▶ **REQUEST A**
From the listing below, pull out every line that contains the word "clef".

▶ **TEXT TO READ**
---

Monday, May 21, 2018

Woman of Iron

Again Israel is in the news as the media join the terrorists that surround that tiny sliver of democracy at the East end of the Mediterranean in pouring petrol on the fires. Like it or not Israel has war brought to its borders and not just by evil middle eastern types but by the massed liars of the western press. One has to thank those who populate the internet for giving a more balanced picture of events.  But balance is not what Israel ever seems to get. 

It gets War instead. And it is hardly a surprise that it has War Leaders arise.

In 1973 it had shootin' War and the Leader was a woman of iron. It wasn't a long war, and it won, but the cost was high and the weight fell on Grand-maternal shoulders. As my Lady of the Tavern was telling today. She was sitting out on the patio in the sunshine reading about Golda Meir.  (The Southern Gal sitting out, not Mrs Meir ). I joined her, taking her a Mint Julep. 
The Israeli Iron Lady
She Looks Fine Enough to Me.
“Not being beautiful was the true blessing. Not being beautiful forced me to develop my inner resources. The pretty girl has a handicap to overcome.” ― Golda Meir
It is said that a strong matriarchal figure can be the glue that holds the family together. 
Golda Meir represents the strong Jewish grandmother holding her nation together through her wisdom and strength. 
Love her or hate her, she was living under an extreme time that often required extreme measures.

---

▶ **LISTING**
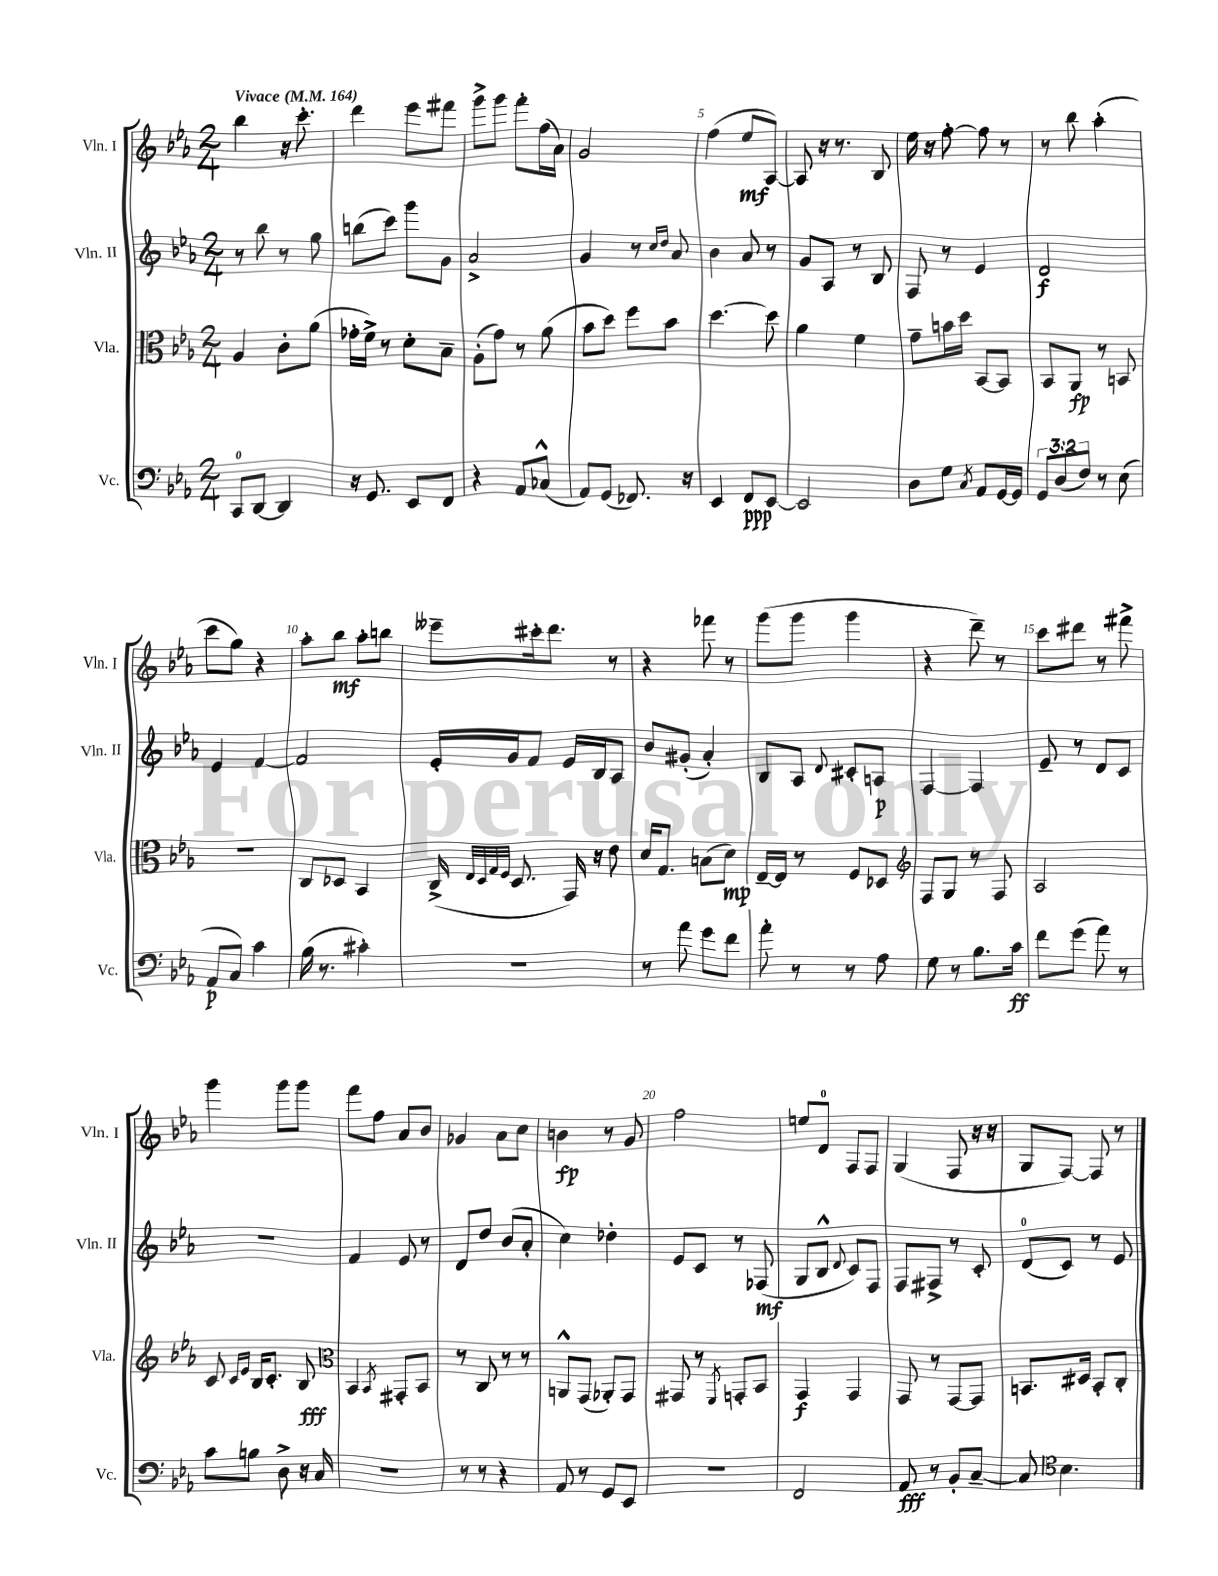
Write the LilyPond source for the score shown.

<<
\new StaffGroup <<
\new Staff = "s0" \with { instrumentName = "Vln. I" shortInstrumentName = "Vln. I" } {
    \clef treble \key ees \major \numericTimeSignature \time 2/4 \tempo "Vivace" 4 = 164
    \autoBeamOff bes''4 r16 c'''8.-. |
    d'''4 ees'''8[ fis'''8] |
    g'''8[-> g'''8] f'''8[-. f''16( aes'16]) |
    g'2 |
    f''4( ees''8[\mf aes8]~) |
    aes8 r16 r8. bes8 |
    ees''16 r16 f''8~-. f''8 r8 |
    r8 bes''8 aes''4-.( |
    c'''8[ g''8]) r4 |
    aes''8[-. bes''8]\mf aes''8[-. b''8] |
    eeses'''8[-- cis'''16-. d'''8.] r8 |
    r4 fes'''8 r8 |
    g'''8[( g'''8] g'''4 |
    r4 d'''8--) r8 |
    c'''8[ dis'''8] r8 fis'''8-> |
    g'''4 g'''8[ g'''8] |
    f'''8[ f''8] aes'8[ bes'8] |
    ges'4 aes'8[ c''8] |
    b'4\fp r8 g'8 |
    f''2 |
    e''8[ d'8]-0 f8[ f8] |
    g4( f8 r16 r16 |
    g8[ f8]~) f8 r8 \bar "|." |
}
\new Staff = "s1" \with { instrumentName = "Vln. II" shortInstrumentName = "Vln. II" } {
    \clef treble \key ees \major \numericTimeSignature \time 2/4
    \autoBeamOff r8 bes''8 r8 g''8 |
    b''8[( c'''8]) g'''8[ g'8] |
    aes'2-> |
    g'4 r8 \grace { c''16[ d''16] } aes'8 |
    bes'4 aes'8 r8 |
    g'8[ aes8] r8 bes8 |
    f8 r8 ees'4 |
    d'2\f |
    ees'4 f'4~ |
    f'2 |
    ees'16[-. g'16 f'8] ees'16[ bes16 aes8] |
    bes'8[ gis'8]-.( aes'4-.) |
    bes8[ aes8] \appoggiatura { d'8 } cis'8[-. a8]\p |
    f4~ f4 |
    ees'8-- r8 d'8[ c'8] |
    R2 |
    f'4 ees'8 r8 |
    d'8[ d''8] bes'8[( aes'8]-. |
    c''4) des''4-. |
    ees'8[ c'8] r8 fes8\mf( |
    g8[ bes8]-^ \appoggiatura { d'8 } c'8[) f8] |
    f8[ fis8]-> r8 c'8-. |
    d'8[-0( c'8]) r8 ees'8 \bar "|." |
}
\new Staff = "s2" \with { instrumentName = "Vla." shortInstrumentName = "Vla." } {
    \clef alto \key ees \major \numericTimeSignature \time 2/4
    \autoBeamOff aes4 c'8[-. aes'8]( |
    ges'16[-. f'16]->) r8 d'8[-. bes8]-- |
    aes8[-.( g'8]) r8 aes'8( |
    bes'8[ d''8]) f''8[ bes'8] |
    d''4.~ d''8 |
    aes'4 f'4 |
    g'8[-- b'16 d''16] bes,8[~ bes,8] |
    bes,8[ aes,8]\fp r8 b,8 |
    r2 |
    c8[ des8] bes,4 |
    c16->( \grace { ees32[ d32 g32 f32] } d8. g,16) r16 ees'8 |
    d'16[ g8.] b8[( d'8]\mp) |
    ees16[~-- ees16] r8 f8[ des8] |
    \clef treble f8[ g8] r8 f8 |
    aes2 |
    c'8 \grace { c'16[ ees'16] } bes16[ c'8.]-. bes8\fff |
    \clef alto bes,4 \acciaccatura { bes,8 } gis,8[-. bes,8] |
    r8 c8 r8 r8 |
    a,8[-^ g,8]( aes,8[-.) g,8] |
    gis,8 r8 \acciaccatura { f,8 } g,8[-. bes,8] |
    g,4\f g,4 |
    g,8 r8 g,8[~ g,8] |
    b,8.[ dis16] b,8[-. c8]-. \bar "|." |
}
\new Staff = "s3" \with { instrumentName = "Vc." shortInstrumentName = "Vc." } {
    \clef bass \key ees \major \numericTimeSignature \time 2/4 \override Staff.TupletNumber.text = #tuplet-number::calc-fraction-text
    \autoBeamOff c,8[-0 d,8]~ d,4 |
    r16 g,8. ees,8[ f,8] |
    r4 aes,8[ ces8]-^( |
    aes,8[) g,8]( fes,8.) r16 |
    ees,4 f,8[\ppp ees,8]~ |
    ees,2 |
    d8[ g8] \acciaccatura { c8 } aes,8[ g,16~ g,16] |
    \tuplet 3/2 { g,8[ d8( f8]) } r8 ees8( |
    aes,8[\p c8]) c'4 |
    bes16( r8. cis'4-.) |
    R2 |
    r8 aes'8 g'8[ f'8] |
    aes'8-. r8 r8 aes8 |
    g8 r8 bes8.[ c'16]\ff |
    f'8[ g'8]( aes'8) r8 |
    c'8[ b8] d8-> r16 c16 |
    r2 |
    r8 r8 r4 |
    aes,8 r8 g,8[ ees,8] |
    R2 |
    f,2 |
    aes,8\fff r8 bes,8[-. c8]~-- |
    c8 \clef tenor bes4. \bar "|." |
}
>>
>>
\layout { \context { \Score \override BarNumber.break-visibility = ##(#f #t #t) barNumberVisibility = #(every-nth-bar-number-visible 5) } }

---

▶ **REQUEST B**
Answer these questions using the post about Golda Meir above:
(i) In what year did Israel have the war led by the woman of iron?
(ii) What drink did the writer take out to the Southern Gal on the patio?
(iii) In the quotation, what did not being beautiful force Golda Meir to develop?

▶ **COMPLETE ANSWER A**
    \clef treble \key ees \major \numericTimeSignature \time 2/4 \tempo "Vivace" 4 = 164
    \clef treble \key ees \major \numericTimeSignature \time 2/4
    \clef alto \key ees \major \numericTimeSignature \time 2/4
    \clef treble f8[ g8] r8 f8 |
    \clef alto bes,4 \acciaccatura { bes,8 } gis,8[-. bes,8] |
    \clef bass \key ees \major \numericTimeSignature \time 2/4 \override Staff.TupletNumber.text = #tuplet-number::calc-fraction-text
    c8 \clef tenor bes4. \bar "|." |

▶ **COMPLETE ANSWER B**
(i) 1973
(ii) A Mint Julep
(iii) Her inner resources